Hopefully some of these questions are helpful? I’m not sure I see any way of answering the question without some form of information about the time of measurement. Even if all the pre/post-natal observations are taken at the same time, it seems like you need to know when that is to estimate length at birth?

Thank you for your response, @hhau

Yes, sorry for that. I’ve changed this in the original post.

Yes I was wondering that too, but I don’t think we have this sort of information.

Yes, I think this is the crux of the issue: I haven’t expressed a likelihood for either X_i or Y_i. In my generative model, the binary Y_i simply tells us whether \theta_i is less than or greater than X_i. This post seems to get at this idea.

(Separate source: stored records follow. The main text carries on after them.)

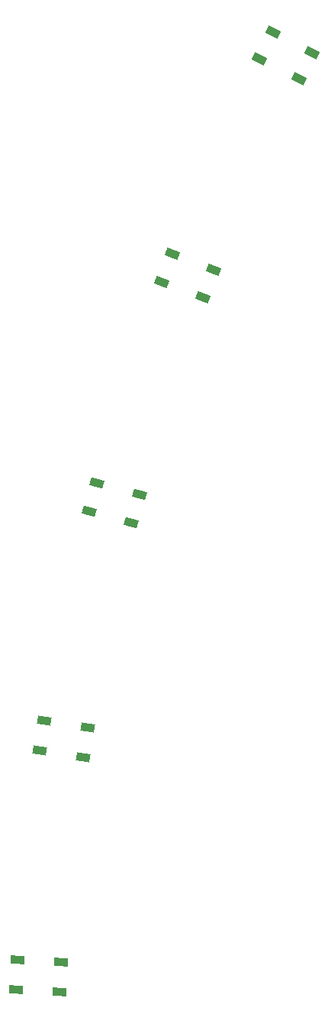
<source format=gbr>
%TF.GenerationSoftware,KiCad,Pcbnew,7.0.9*%
%TF.CreationDate,2023-12-31T20:51:38-05:00*%
%TF.ProjectId,RGB Clock,52474220-436c-46f6-936b-2e6b69636164,rev?*%
%TF.SameCoordinates,Original*%
%TF.FileFunction,Paste,Top*%
%TF.FilePolarity,Positive*%
%FSLAX46Y46*%
G04 Gerber Fmt 4.6, Leading zero omitted, Abs format (unit mm)*
G04 Created by KiCad (PCBNEW 7.0.9) date 2023-12-31 20:51:38*
%MOMM*%
%LPD*%
G01*
G04 APERTURE LIST*
G04 Aperture macros list*
%AMRotRect*
0 Rectangle, with rotation*
0 The origin of the aperture is its center*
0 $1 length*
0 $2 width*
0 $3 Rotation angle, in degrees counterclockwise*
0 Add horizontal line*
21,1,$1,$2,0,0,$3*%
G04 Aperture macros list end*
%ADD10RotRect,1.500000X0.900000X339.000000*%
%ADD11RotRect,1.500000X0.900000X357.000000*%
%ADD12RotRect,1.500000X0.900000X351.000000*%
%ADD13RotRect,1.500000X0.900000X333.000000*%
%ADD14RotRect,1.500000X0.900000X345.000000*%
G04 APERTURE END LIST*
D10*
%TO.C,D4*%
X70948035Y-74289591D03*
X69765421Y-77370406D03*
X74339965Y-79126409D03*
X75522579Y-76045594D03*
%TD*%
D11*
%TO.C,D1*%
X53766709Y-152479238D03*
X53594000Y-155774716D03*
X58487285Y-156031162D03*
X58659994Y-152735684D03*
%TD*%
D12*
%TO.C,D2*%
X56766280Y-126003050D03*
X56250047Y-129262421D03*
X61089720Y-130028950D03*
X61605953Y-126769579D03*
%TD*%
D13*
%TO.C,D5*%
X82132118Y-49741563D03*
X80633950Y-52681884D03*
X84999882Y-54906437D03*
X86498050Y-51966116D03*
%TD*%
D14*
%TO.C,D3*%
X62576533Y-99626116D03*
X61722430Y-102813671D03*
X66455467Y-104081884D03*
X67309570Y-100894329D03*
%TD*%
M02*

</source>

What I have described may boil down to a probit regression model. My main concern at this stage is with finding a way to balance the influence of the two samples. For any given length, the born cases are overrepresented and the unborn cases are underrepresented, so I don’t feel comfortable estimating a probability on sheer relative numbers of cases. It causes a pretty clear downward bias in the estimated mean length-at-birth.

The traditional, non-Bayesian approach to addressing imbalance is to weight the cases by the inverse sample sizes. I tried this and it seemed to cause bias in the opposite direction. When I square-rooted the weights, it seemed about right but this seemed a little arbitrary.

Some other discussions on this here and here.

Perhaps what I really want is to find is where the upper tail of the density of unborn lengths crosses the lower tail of the density of born lengths?